AIM OF THE TASK =
Copy out each line of the listing below where the string "wrist" appears.

DATA FOR REVIEW =
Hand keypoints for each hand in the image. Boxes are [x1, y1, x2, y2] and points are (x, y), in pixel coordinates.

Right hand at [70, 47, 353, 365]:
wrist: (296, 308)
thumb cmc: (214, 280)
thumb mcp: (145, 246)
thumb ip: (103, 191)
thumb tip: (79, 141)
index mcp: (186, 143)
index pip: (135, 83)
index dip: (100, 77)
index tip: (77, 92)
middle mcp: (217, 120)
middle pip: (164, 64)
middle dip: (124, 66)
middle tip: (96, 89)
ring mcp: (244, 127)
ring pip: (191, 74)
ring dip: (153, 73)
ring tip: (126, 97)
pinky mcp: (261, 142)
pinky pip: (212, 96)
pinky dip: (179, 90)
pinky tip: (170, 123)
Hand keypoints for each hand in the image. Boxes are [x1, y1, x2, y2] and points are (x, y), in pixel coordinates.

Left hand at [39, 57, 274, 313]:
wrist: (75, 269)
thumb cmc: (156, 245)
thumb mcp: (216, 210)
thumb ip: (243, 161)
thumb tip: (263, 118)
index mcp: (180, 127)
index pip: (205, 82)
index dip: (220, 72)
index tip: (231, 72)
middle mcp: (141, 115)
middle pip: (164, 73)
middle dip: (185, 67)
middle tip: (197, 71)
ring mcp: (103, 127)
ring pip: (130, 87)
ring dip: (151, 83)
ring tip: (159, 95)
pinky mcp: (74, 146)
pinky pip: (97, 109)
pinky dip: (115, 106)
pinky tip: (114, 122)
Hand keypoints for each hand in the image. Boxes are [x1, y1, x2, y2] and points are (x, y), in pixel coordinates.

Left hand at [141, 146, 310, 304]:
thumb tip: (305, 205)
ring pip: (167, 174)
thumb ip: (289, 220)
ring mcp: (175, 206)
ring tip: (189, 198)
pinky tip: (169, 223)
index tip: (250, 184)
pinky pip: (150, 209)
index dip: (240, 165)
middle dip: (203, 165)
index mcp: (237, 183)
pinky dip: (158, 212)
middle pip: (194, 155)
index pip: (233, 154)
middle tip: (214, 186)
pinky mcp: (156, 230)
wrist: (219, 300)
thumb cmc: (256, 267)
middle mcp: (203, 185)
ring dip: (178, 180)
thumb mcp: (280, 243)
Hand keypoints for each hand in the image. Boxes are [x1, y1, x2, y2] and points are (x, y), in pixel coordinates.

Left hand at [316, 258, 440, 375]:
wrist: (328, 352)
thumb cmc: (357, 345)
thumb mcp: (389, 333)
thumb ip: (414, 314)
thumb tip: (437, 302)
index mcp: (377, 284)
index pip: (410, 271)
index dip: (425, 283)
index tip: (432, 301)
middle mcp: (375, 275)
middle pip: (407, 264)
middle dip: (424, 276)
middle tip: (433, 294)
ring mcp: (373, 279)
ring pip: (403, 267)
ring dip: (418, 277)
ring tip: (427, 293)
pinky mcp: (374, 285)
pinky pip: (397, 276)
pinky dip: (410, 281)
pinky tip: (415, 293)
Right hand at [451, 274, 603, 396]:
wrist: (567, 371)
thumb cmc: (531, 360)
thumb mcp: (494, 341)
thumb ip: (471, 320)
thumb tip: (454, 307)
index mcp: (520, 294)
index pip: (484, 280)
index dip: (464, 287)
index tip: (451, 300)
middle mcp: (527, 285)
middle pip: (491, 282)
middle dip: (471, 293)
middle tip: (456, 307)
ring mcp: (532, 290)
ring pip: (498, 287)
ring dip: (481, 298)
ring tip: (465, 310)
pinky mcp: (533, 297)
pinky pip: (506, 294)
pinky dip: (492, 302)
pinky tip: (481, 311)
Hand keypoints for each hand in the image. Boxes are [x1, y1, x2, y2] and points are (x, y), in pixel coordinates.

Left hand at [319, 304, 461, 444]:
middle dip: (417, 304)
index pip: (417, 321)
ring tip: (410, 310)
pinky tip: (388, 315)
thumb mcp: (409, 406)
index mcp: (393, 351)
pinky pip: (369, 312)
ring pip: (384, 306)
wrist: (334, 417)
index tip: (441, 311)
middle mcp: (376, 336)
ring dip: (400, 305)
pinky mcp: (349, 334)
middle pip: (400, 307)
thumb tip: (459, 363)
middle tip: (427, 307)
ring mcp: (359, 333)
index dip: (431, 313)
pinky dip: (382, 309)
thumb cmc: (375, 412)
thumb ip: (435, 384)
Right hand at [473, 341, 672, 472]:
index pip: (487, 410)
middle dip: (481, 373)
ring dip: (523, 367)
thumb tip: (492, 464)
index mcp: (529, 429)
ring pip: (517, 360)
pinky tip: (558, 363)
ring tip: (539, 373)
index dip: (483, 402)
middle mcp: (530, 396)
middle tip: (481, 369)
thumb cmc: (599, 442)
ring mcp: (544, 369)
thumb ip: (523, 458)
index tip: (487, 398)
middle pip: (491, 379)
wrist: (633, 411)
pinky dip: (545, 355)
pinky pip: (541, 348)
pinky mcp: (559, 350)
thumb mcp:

PROBLEM SOLUTION =
wrist: (296, 308)
wrist: (75, 269)
wrist: (219, 300)
wrist: (328, 352)
wrist: (567, 371)
wrist: (334, 417)
wrist: (633, 411)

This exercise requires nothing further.